期刊名称:Proceedings of the National Academy of Sciences
印刷版ISSN:0027-8424
电子版ISSN:1091-6490
出版年度:2013
卷号:110
期号:20
页码:8182-8187
DOI:10.1073/pnas.1217730110
语种:English
出版社:The National Academy of Sciences of the United States of America
摘要:Mutational activation of the Ras oncogene products (H-Ras, K-Ras, and N-Ras) is frequently observed in human cancers, making them promising anticancer drug targets. Nonetheless, no effective strategy has been available for the development of Ras inhibitors, partly owing to the absence of well-defined surface pockets suitable for drug binding. Only recently, such pockets have been found in the crystal structures of a unique conformation of Ras*GTP. Here we report the successful development of small-molecule Ras inhibitors by an in silico screen targeting a pocket found in the crystal structure of M-Ras*GTP carrying an H-Ras-type substitution P40D. The selected compound Kobe0065 and its analog Kobe2602 exhibit inhibitory activity toward H-Ras*GTP-c-Raf-1 binding both in vivo and in vitro. They effectively inhibit both anchorage-dependent and -independent growth and induce apoptosis of H-rasG12V-transformed NIH 3T3 cells, which is accompanied by down-regulation of downstream molecules such as MEK/ERK, Akt, and RalA as well as an upstream molecule, Son of sevenless.

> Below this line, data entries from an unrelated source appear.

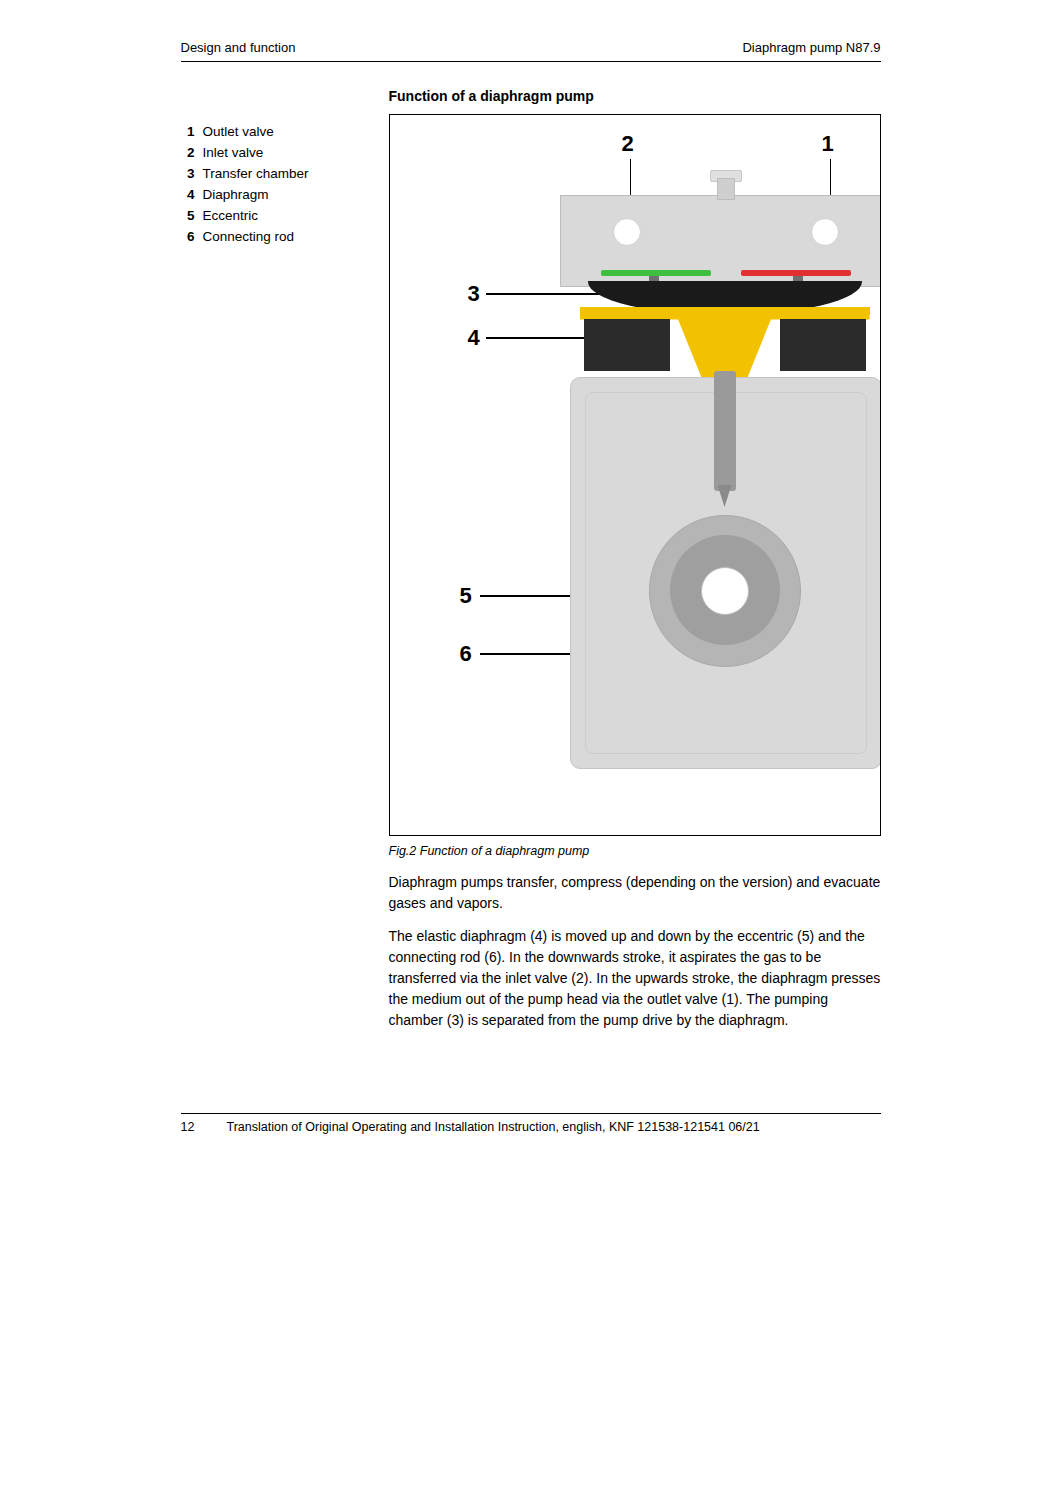Design and function
Diaphragm pump N87.9
1 Outlet valve
2 Inlet valve
3 Transfer chamber
4 Diaphragm
5 Eccentric
6 Connecting rod
Function of a diaphragm pump
2 1 3 4 5 6
Fig.2 Function of a diaphragm pump
Diaphragm pumps transfer, compress (depending on the version) and evacuate gases and vapors.
The elastic diaphragm (4) is moved up and down by the eccentric (5) and the connecting rod (6). In the downwards stroke, it aspirates the gas to be transferred via the inlet valve (2). In the upwards stroke, the diaphragm presses the medium out of the pump head via the outlet valve (1). The pumping chamber (3) is separated from the pump drive by the diaphragm.
12
Translation of Original Operating and Installation Instruction, english, KNF 121538-121541 06/21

Moreover, they exhibit antitumor activity on a xenograft of human colon carcinoma SW480 cells carrying the K-rasG12V gene by oral administration. The NMR structure of a complex of the compound with H-Ras*GTPT35S, exclusively adopting the unique conformation, confirms its insertion into one of the surface pockets and provides a molecular basis for binding inhibition toward multiple Ras*GTP-interacting molecules. This study proves the effectiveness of our strategy for structure-based drug design to target Ras*GTP, and the resulting Kobe0065-family compounds may serve as a scaffold for the development of Ras inhibitors with higher potency and specificity.